Source data:
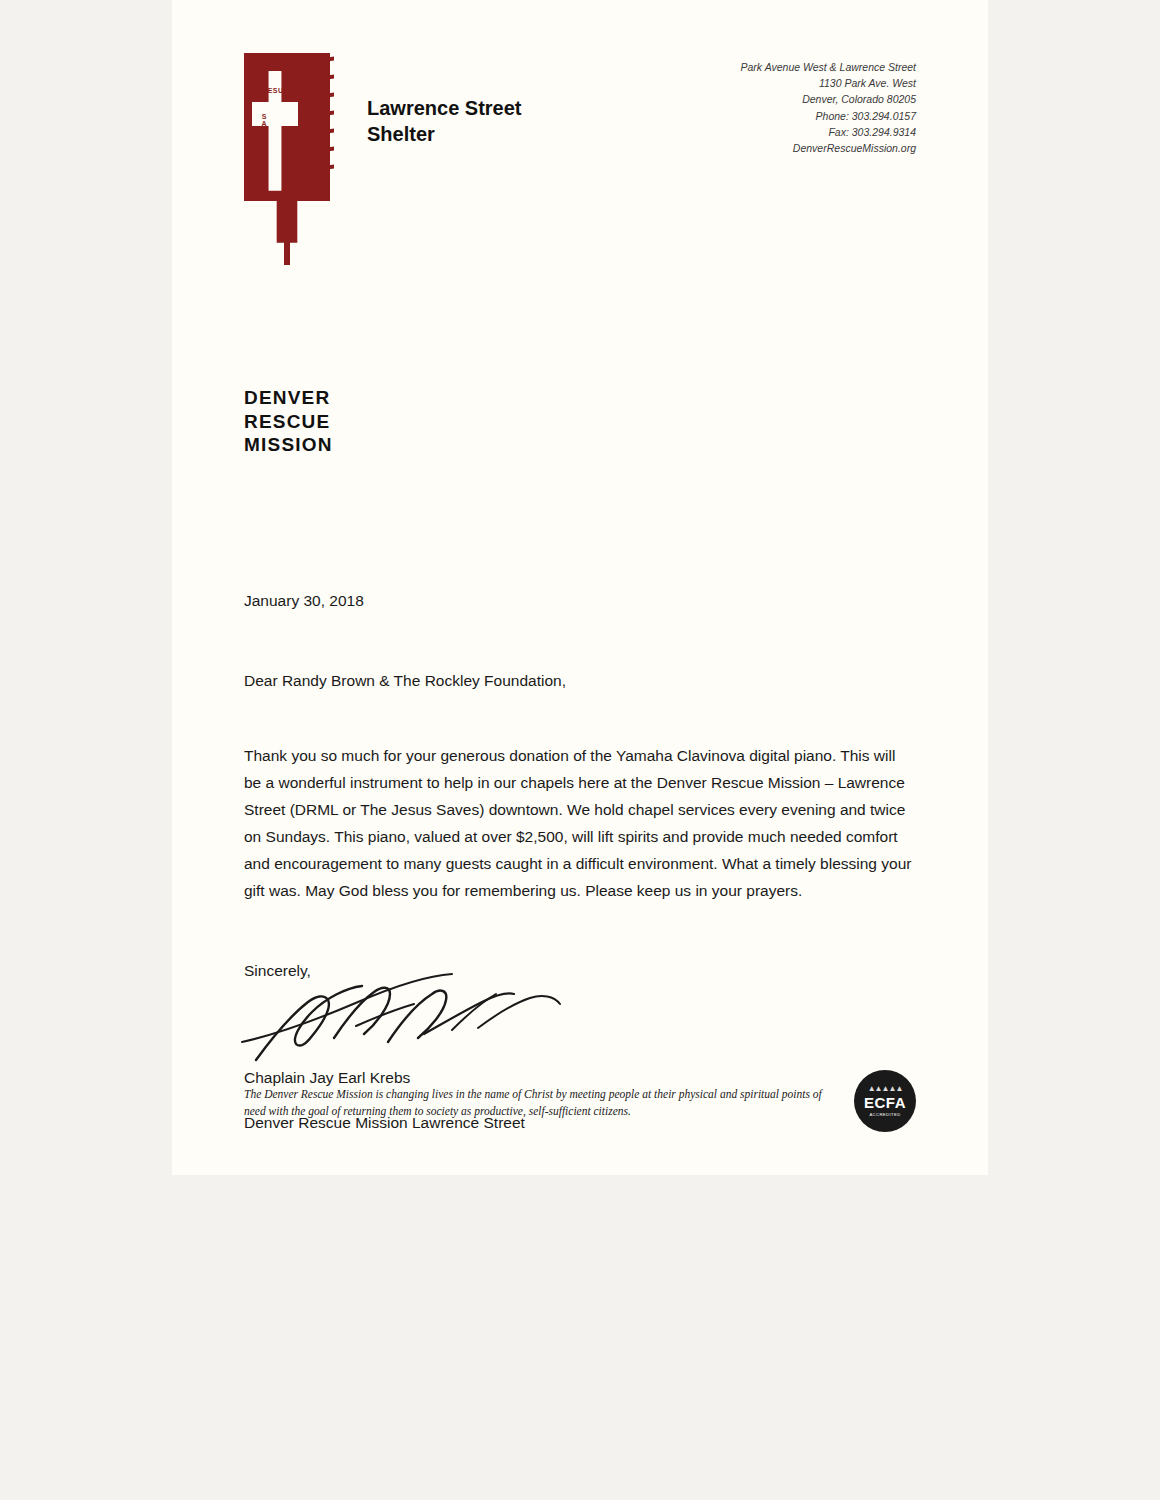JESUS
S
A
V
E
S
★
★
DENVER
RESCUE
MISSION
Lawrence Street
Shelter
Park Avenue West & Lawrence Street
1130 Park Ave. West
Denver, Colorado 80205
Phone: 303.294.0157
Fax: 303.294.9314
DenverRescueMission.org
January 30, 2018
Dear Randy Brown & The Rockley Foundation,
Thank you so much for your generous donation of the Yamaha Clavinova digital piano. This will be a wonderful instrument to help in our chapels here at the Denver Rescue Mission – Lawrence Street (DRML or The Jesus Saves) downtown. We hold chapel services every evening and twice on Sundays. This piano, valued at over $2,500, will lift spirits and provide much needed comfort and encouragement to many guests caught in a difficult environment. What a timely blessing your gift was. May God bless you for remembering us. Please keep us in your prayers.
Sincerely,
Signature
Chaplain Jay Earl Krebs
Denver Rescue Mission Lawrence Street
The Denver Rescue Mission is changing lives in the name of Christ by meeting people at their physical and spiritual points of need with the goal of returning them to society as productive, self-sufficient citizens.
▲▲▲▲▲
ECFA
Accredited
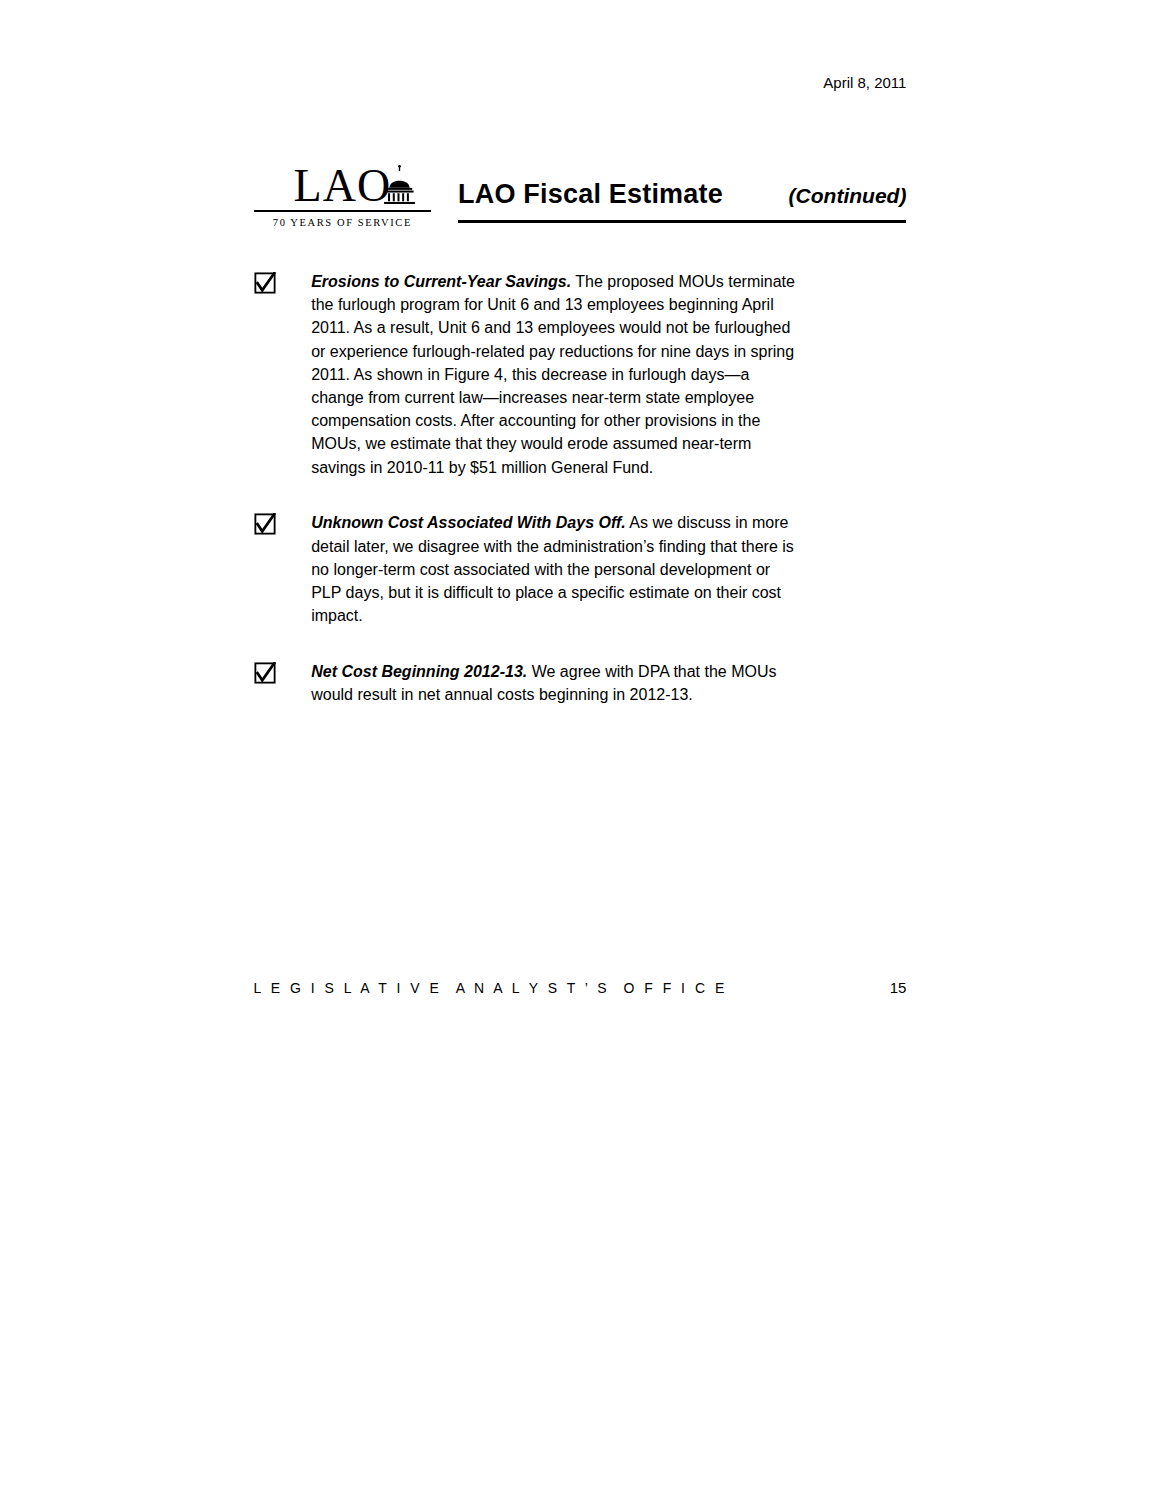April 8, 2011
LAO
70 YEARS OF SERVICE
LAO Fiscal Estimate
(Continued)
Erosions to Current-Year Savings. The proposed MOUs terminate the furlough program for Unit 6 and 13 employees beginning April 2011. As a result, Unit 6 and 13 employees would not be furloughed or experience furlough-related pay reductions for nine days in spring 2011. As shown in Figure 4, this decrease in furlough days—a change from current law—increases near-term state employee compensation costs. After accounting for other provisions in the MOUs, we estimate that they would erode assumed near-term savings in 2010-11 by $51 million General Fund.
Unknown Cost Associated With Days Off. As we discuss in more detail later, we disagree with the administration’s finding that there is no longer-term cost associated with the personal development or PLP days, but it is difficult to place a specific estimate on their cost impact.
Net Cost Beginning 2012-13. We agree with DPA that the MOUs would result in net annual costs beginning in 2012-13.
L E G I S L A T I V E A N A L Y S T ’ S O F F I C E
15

To do: Given the records above, return the lines starting at the one that holds "Chaplain Jay Earl Krebs" and ending at the one that holds "(Continued)", exactly, and nothing besides; leave every picture out.

Task answer:
Chaplain Jay Earl Krebs
Denver Rescue Mission Lawrence Street
The Denver Rescue Mission is changing lives in the name of Christ by meeting people at their physical and spiritual points of need with the goal of returning them to society as productive, self-sufficient citizens.
▲▲▲▲▲
ECFA
Accredited
April 8, 2011
LAO
70 YEARS OF SERVICE
LAO Fiscal Estimate
(Continued)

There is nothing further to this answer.